What is a National Natural Reserve
A National Nature Reserve (NNR) is a highly protected exceptional natural environment of a national scale. It is a legal tool that has been defined through a ministerial decree or by a decree of the French State Council, setting out the activities which are forbidden or regulated within the perimeter of the protected area.
It is also a long-term management tool for the conservation of remarkable natural, geological and/or cultural heritage sites.
Finally, along with the National Parks, an NNR is one of the most important tools for protecting the natural environment of France.
National or regional nature reserves, as those of Corsica, may be identified thanks to a common logo, is the shape of a gridded green-coloured star.

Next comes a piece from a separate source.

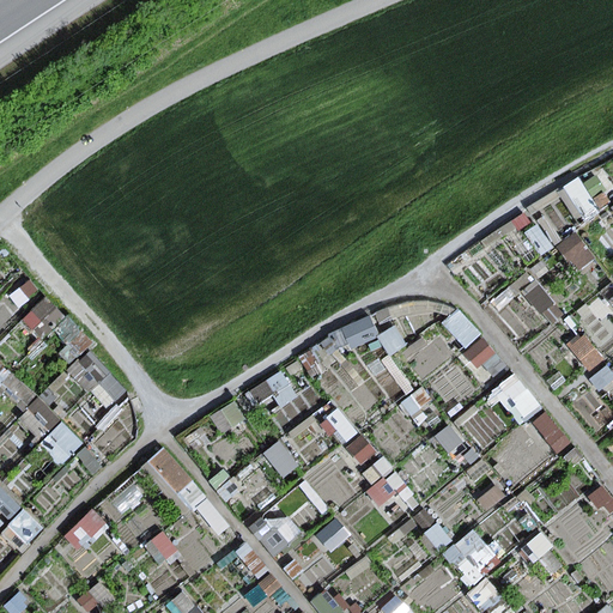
[(24,315),(42,333),(65,310),(47,292),(24,315)]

The network of natural reserves
The National Nature Reserve (NNR) of the Pond of Saint-Paul is one of the 167 NNRs in France, covering a total of 67,681,458 hectares, distributed over the whole of the territory of mainland France (176,188 ha) and French overseas territories and departments (67,505,270 ha).
There also exist Regional Nature Reserves (RNR), as well as Corsican Nature Reserves (CNR).
Most nature reserves (NNRs, RNRs and CNRs) in France are associated, forming a national network referred to as Nature Reserves of France (NRF).
In the Indian Ocean basin, there is the NNR of the tiny island of M’Bouzi in Mayotte and two NNRs in Reunion: the Marine Nature Reserve and the NNR of the Pond of Saint-Paul.